Yes. You did just read King Henry II having a heart attack because of the grief caused by Becket's departure after they'd just made peace. And that's not even the half of it. As I watched the movie I took the liberty of typing down in a Word document every bit of dialogue that seemed slashy to me, and I've got eight pages of the stuff. Eight. You could honestly just read what I typed and follow the storyline of the movie to a T. And this film was made in 1964? No wonder Kirk and Spock arrived just two years later.)
Two and Jamie McCrimmon
(Basically of the same rationale as Eleven and Amy-- no Master. At least, not till the War Chief shows up. Anyhow, in the meantime Two and Jamie get pretty goddamn touchy, not to mention the latter's in a bloody skir-- kilt. And it's just downright cute.)
Two and Three
(Doctorcest~ I loved these two bitching at each other in 'The Five Doctors', but it was only during 'The Three Doctors' that I realized the extent of their married-ness. Honestly, it just jumps out at you from the first moment Two appears, playing his recorder. And then Two gets Three angry, and Three gets this look in his eye he usually reserves for Delgado!Master when he does something really stupid, and-- and-- "You're supposed to help one another!" Oh, Jo. I think she blew the Time Lords' charade-- that is, everything was a lie devised simply to put Two and Three in marital therapy. And it worked. "I'll buy you ten recorders, a hundred, a thousand!" "The older, wiser me..." Seriously. The UST is delicious between these two. Not as mind-blowingly whoa as Five and Ainley!Master, but close.)

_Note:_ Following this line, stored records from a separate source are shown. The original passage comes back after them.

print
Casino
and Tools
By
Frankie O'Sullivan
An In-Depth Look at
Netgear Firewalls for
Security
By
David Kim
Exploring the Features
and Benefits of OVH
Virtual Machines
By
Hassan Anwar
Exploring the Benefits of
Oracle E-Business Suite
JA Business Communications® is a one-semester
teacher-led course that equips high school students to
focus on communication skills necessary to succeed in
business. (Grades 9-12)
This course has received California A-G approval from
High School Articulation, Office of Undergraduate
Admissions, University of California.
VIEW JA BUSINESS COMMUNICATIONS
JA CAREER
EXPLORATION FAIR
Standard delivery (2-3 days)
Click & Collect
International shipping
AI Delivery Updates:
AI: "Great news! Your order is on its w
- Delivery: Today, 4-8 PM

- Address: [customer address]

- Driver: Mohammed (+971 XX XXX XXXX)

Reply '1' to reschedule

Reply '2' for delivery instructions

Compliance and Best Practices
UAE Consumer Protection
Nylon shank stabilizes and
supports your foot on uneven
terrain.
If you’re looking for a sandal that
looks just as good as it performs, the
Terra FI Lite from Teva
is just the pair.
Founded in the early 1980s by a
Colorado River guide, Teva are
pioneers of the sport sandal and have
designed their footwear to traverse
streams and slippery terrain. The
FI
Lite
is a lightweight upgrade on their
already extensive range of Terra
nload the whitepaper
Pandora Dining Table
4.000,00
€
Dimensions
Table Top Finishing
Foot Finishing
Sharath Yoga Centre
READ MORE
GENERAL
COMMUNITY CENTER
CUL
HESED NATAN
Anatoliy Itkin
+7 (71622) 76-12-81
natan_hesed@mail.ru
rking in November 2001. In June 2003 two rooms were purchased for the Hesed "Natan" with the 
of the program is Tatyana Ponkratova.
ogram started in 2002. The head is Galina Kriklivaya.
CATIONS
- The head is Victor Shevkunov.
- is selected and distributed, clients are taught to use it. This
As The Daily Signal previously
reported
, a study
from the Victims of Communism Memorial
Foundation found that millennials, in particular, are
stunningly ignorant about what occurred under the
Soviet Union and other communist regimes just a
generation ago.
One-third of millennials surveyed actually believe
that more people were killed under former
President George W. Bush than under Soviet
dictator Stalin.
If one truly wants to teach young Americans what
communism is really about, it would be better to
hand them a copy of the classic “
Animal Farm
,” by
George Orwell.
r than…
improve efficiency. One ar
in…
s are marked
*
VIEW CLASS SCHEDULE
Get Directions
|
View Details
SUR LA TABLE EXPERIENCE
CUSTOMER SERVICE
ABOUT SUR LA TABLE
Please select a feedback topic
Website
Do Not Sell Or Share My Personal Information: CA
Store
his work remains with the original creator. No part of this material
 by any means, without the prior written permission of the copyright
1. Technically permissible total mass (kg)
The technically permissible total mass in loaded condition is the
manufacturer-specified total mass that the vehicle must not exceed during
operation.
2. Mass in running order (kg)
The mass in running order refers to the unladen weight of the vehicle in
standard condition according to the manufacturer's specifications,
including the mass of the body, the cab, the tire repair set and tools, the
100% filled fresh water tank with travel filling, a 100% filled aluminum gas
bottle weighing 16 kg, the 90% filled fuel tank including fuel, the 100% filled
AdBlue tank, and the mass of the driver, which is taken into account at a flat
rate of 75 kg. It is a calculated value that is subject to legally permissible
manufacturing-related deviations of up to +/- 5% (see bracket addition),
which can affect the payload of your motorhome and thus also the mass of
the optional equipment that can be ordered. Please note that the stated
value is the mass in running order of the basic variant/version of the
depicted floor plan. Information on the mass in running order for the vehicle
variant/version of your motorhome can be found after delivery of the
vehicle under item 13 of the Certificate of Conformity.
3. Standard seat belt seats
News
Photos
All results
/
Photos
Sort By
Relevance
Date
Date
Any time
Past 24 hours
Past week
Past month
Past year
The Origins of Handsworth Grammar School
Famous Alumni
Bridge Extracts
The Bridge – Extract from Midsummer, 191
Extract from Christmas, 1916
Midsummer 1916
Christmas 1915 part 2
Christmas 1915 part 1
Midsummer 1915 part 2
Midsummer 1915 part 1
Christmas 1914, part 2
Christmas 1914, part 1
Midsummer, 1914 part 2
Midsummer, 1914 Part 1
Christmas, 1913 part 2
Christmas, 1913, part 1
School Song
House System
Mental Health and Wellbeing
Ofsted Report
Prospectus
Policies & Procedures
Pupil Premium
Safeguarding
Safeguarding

Sherlock Holmes and Mycroft Holmes
(Ah, Holmescest... This has actually replaced Sherlock/John for my OTP from that show, so it's pretty amazing. And rare. The latter of which isn't too great for a shipper, but the former is fantastic. Really, what I like about this pairing is the basic disregard for romance; neither Sherlock nor Mycroft cares much for faffing about with flowers and candy. Mycroft can pull it off, sure, but he won't enjoy it. So with the traditional aspect of fluffmance gone, we've got angst and callous disregard left [as well as a simple, open relationship] which is damn interesting for a writer. Oh, and Mycroft is a badass with a brolly for a wand. Love him~)
Harvey Specter and Mike Ross
(From USA's "Suits". They're basically the canon D/s couple, in which the D imagines the s 1) naked and 2) in drag, and the s responds 1) like the statement wasn't out of the ordinary and 2) he could pull it off. Also, "Good boy." Hnnnngh.)
Dean Winchester and Sam Winchester
(From Supernatural. I just... I can't explain their relationhip properly. Not with this character limit. I ship it because it's the purest damn thing I've ever seen, and if you can't see past the incest or even that incest isn't wrong, then you're missing out.)
STORIES IN THE FUTURE, OR UPDATES
Agoraphobe- ._. I meant to update this. I really did. But then this pretty girl named Procrastination walked over and my Muse was bewitched. They're totally getting engaged. Like, tomorrow. But don't worry, Shwatsonlock shall take over on their honeymoon!
Fun, Olympus Style- No plot. Like seriously, no. plot. Not to mention the fic's so old I'll probably have to rewrite it all to get it up to par with my newfound writing skills, and I'm way too lazy.
Dancing Partners- Shall be continued... Er... DUN DUN DUNNNNNN!...?
Drafted- Now, see, I actually planned this one out -gasp- so chances are I'll come back to it when I get in the mood.
In Between- ...
...no plans, actually, but you can expect to maybe see a Kirkian companion to 'Awash' in your inbox soon.